Projected per-district funding levels released by the Illinois State Board of Education on Tuesday indicate CPS would receive nearly $893 million in the fiscal year that begins July 1, a drop of $74.4 million from the current fiscal year.

"It makes our already grave fiscal crisis graver," CPS CEO Forrest Claypool told reporters. "That's why his budget must be defeated."

He added that state funding for the nation's third-largest public school system was cut by $106 million in fiscal 2016.

CPS is struggling with a $1.1 billion structural budget deficit caused largely by escalating pension payments. The district, which has credit ratings in the "junk" level, has been dependent on borrowing to generate cash flow.

The Republican governor in February proposed boosting per-student funding in K-12 public schools to $6,119, the highest level in seven years. However, some districts like CPS would have a decrease in general state aid based on lower enrollment and other factors.

Claypool said Illinois needs to replace its "radically discriminatory education funding formula," claiming it short-changes Chicago's poor and minority children.
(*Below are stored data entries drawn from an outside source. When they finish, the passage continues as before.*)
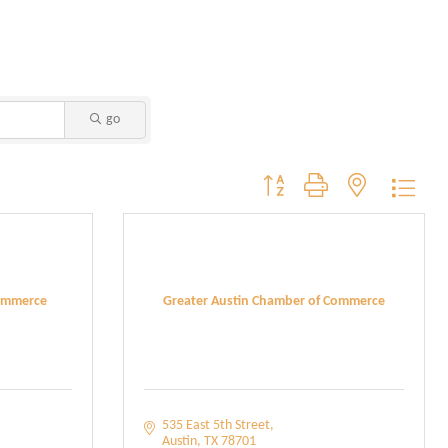
go
Button group with nested dropdo
ommerce
Greater Austin Chamber of Commerce
535 East 5th Street
Austin
TX
78701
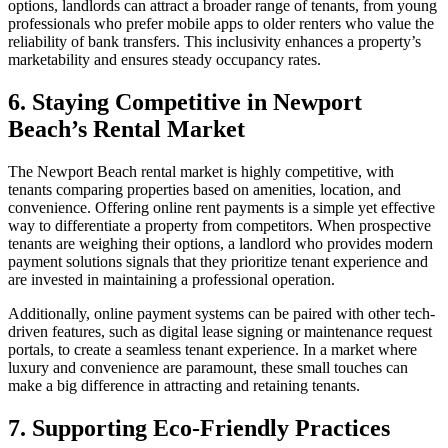
options, landlords can attract a broader range of tenants, from young
professionals who prefer mobile apps to older renters who value the
reliability of bank transfers. This inclusivity enhances a property’s
marketability and ensures steady occupancy rates.
6. Staying Competitive in Newport
Beach’s Rental Market
The Newport Beach rental market is highly competitive, with
tenants comparing properties based on amenities, location, and
convenience. Offering online rent payments is a simple yet effective
way to differentiate a property from competitors. When prospective
tenants are weighing their options, a landlord who provides modern
payment solutions signals that they prioritize tenant experience and
are invested in maintaining a professional operation.
Additionally, online payment systems can be paired with other tech-
driven features, such as digital lease signing or maintenance request
portals, to create a seamless tenant experience. In a market where
luxury and convenience are paramount, these small touches can
make a big difference in attracting and retaining tenants.
7. Supporting Eco-Friendly Practices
He called a new funding plan unveiled by Senate Democrats last week "a step in the right direction," but not a complete fix.

Legislation unveiled by Democratic Senator Andy Manar is aimed at providing more funding to high-need, high-poverty schools.

Claypool said he was also encouraged by Democratic House Speaker Michael Madigan's proposed amendment to the Illinois Constitution that would make public education a fundamental right, while giving the state the "preponderant" responsibility for funding schools.